12 ESGE-ESGENA recommend that patients’ fears of contracting COVID-19 infection while
visiting a GI endoscopy unit should be properly addressed. This especially includes
having in place appropriate vaccination policies for HCPs and protective policies
for those patients at high risk of contracting COVID-19 or of having poor outcomes
from COVID-19 infection (e. g., unvaccinated elderly individuals, or those with comorbidities,
or who are immunocompromised).
13 ESGE-ESGENA do not recommend physical separation of patients based on vaccination
status since this does not seem to be logistically feasible or ethical, and since
vaccination for the general population is currently not mandatory.
Data suggest that most individuals who have recovered from COVID-19, even after mild
infections, carry some protection against re-infection from SARS-CoV-2 for at least
1 year [35]. However, post-vaccination studies show waning antibody titers and increased risk
of breakthrough infection 6 months after vaccination [8]
[23]. For this reason, it is reasonable to suggest a 6-month post-infection duration
of immunity that is equivalent to vaccine immunity for HCPs working in GI endoscopy
units, if proof of infection can be provided.
14 ESGE-ESGENA recommend that during the ongoing COVID-19 pandemic prioritization of
GI endoscopy procedures, based upon clinical and/or oncological indications, should
be optimized in those areas with limited endoscopic capacity.
We suggest referring to the previous ESGE-ESGENA Position Statements regarding the
priority to be given to GI endoscopy procedures according to indication [14]
[15].
Disclaimer
ESGE-ESGENA position statements represent a consensus of best practice based on the
available evidence at the time of preparation. They may not apply in all situations
and should be interpreted in light of specific clinical situations and resource availability.

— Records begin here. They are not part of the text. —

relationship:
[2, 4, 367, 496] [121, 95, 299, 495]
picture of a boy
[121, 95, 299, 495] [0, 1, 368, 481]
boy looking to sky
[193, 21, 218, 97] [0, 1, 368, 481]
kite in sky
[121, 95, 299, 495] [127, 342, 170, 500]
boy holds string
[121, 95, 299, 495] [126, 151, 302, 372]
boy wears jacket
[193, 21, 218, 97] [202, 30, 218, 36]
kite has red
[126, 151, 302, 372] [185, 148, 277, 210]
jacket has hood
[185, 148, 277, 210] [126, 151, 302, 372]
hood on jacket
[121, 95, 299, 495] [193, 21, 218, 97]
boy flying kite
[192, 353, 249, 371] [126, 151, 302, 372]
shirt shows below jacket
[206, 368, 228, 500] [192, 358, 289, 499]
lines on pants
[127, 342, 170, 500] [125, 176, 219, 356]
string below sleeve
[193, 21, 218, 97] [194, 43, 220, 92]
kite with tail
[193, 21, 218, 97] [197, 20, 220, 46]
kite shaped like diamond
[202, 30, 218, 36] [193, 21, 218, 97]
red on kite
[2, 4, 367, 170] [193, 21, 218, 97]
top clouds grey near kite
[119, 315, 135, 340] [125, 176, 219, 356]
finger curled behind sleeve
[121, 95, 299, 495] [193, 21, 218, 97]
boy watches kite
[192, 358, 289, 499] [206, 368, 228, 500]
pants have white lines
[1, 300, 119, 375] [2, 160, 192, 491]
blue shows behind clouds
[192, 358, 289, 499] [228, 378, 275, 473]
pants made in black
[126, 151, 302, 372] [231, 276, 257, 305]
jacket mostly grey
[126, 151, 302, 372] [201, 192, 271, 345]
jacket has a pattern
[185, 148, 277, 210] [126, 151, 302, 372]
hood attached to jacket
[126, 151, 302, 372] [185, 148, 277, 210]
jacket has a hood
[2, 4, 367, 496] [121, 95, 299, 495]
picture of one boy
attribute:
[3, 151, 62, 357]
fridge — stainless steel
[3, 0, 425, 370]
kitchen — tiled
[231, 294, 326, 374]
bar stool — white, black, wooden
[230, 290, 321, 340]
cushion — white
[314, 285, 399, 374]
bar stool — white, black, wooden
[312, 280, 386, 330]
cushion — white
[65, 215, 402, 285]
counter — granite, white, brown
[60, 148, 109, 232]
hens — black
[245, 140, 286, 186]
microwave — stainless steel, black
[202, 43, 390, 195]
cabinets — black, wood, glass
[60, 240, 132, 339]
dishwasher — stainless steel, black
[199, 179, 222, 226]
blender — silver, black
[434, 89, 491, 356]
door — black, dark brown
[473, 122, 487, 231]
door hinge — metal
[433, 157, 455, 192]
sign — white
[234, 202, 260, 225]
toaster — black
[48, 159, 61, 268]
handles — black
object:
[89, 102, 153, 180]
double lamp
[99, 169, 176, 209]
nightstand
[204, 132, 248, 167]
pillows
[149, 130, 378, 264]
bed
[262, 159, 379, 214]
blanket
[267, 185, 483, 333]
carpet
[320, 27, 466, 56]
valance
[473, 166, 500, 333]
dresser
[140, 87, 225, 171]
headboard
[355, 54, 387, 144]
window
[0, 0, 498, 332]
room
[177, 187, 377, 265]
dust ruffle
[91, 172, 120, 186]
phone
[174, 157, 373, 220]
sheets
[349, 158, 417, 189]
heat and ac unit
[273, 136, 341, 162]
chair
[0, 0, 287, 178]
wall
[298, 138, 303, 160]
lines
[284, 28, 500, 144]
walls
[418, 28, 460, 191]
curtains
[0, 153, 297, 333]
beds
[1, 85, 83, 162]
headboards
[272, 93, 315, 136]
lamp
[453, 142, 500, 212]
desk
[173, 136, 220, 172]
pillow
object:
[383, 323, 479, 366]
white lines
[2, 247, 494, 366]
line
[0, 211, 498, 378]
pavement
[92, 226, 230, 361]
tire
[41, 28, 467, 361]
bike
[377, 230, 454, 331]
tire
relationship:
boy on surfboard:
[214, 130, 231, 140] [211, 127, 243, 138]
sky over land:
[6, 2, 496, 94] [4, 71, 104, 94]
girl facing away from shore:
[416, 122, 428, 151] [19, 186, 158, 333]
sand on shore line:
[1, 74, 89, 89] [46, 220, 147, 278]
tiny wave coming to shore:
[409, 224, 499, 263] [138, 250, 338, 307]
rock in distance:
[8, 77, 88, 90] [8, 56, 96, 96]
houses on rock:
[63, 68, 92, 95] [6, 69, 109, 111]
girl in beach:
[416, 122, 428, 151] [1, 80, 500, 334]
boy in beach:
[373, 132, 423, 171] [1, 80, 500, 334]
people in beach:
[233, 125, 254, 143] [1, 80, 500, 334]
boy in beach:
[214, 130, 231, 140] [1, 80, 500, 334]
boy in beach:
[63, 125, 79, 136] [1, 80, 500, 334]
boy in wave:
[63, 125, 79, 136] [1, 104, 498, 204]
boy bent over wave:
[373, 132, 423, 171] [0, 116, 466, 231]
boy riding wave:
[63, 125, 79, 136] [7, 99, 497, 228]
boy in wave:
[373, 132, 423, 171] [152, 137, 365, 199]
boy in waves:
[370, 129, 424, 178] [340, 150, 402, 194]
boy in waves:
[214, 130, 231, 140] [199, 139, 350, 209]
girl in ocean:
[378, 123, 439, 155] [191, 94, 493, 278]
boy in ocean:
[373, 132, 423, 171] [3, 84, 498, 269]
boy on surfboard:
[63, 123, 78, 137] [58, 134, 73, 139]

Further controlled clinical studies may be needed to clarify aspects of these statements,
and revision may be necessary as new data appear. Clinical considerations may justify
a course of action at variance to these statements. ESGE-ESGENA position statements
are intended to be an educational device to provide information that may assist endoscopists
and GI endoscopy nurses in providing care to patients. They are not rules and should
not be construed as establishing a legal standard of care or as encouraging, advocating,
requiring, or discouraging any specific treatment.